**Source material**
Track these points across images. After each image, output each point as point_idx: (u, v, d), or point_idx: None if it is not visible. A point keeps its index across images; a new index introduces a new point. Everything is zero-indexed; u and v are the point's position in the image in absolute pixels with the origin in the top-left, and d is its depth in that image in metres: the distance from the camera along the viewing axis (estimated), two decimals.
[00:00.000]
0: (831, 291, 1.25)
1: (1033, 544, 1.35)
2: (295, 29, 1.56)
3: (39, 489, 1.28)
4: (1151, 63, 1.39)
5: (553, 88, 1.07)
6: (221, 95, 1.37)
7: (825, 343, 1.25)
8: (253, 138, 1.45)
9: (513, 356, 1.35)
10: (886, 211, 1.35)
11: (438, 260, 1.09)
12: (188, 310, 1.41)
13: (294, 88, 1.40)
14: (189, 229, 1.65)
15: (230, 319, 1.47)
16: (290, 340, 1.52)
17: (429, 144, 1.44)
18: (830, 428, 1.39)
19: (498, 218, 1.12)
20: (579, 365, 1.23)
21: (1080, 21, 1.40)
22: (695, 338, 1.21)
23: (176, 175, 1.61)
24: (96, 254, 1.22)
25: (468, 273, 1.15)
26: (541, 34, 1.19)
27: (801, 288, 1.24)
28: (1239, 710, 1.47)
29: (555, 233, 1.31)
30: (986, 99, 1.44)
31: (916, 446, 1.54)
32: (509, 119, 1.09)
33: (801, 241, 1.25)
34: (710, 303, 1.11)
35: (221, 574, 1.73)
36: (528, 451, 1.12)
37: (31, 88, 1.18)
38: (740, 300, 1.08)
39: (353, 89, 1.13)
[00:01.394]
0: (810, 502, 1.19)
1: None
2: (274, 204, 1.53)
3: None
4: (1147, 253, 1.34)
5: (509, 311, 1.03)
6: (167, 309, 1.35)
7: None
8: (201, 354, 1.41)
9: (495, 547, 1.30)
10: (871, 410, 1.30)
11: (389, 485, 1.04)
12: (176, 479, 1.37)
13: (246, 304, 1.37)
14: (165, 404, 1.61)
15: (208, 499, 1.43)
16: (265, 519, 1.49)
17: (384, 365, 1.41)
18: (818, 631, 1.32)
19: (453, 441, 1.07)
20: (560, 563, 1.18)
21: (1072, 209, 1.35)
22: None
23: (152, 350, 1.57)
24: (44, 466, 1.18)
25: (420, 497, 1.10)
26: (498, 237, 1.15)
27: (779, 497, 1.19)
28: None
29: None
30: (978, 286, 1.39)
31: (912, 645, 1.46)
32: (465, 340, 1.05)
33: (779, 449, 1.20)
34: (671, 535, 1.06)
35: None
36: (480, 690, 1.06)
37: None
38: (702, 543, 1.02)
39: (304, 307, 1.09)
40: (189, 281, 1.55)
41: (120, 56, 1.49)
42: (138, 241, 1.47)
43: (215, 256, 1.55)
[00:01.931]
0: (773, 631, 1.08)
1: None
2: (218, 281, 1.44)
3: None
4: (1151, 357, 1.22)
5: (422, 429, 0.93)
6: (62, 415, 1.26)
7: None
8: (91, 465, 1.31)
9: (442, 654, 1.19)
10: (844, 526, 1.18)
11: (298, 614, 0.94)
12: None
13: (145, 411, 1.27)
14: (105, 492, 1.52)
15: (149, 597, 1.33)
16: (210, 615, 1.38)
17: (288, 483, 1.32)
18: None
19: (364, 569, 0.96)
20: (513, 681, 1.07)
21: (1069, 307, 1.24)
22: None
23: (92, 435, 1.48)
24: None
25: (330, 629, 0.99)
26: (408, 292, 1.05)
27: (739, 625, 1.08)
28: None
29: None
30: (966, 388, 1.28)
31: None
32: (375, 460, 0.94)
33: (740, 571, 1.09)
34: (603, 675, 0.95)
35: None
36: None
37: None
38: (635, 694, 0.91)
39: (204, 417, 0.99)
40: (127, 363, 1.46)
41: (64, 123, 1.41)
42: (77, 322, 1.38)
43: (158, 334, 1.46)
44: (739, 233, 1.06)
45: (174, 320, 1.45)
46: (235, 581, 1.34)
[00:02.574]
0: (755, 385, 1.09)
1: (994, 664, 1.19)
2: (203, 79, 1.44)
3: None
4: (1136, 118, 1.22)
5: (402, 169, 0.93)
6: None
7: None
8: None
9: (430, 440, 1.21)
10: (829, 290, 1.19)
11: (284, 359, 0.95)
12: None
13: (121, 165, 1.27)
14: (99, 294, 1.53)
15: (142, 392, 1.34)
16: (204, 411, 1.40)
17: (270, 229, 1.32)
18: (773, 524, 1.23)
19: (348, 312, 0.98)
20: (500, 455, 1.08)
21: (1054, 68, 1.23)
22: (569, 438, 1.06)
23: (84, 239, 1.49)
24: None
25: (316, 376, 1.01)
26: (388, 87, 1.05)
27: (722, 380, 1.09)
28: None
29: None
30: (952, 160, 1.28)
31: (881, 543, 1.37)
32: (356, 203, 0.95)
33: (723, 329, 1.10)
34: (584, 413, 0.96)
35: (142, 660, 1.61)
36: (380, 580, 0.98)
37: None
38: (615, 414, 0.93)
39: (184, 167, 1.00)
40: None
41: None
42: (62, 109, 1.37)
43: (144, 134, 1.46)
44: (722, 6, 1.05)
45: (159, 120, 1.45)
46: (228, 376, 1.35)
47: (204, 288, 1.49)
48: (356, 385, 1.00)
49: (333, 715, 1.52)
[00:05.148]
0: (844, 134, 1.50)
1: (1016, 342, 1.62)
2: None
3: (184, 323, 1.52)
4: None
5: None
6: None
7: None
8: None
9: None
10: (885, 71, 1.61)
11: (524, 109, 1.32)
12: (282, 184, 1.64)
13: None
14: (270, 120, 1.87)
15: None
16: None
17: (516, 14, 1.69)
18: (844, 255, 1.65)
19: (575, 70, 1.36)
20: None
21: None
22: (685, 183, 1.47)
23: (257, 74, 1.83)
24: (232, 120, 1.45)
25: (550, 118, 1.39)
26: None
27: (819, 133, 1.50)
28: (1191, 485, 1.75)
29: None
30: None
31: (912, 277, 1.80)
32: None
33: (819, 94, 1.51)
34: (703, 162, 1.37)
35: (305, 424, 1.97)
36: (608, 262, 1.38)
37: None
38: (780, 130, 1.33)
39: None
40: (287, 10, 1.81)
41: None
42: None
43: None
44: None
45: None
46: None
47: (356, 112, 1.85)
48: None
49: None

**Task instructions**
Starting at the line that contains "44: (722, 6, 1.05)", output every remaining line of the data exactly, and stop after the last one.

**Exercise response**
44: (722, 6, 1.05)
45: (159, 120, 1.45)
46: (228, 376, 1.35)
47: (204, 288, 1.49)
48: (356, 385, 1.00)
49: (333, 715, 1.52)
[00:05.148]
0: (844, 134, 1.50)
1: (1016, 342, 1.62)
2: None
3: (184, 323, 1.52)
4: None
5: None
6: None
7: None
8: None
9: None
10: (885, 71, 1.61)
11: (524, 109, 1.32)
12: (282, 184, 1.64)
13: None
14: (270, 120, 1.87)
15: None
16: None
17: (516, 14, 1.69)
18: (844, 255, 1.65)
19: (575, 70, 1.36)
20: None
21: None
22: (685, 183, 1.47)
23: (257, 74, 1.83)
24: (232, 120, 1.45)
25: (550, 118, 1.39)
26: None
27: (819, 133, 1.50)
28: (1191, 485, 1.75)
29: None
30: None
31: (912, 277, 1.80)
32: None
33: (819, 94, 1.51)
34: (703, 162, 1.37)
35: (305, 424, 1.97)
36: (608, 262, 1.38)
37: None
38: (780, 130, 1.33)
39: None
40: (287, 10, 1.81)
41: None
42: None
43: None
44: None
45: None
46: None
47: (356, 112, 1.85)
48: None
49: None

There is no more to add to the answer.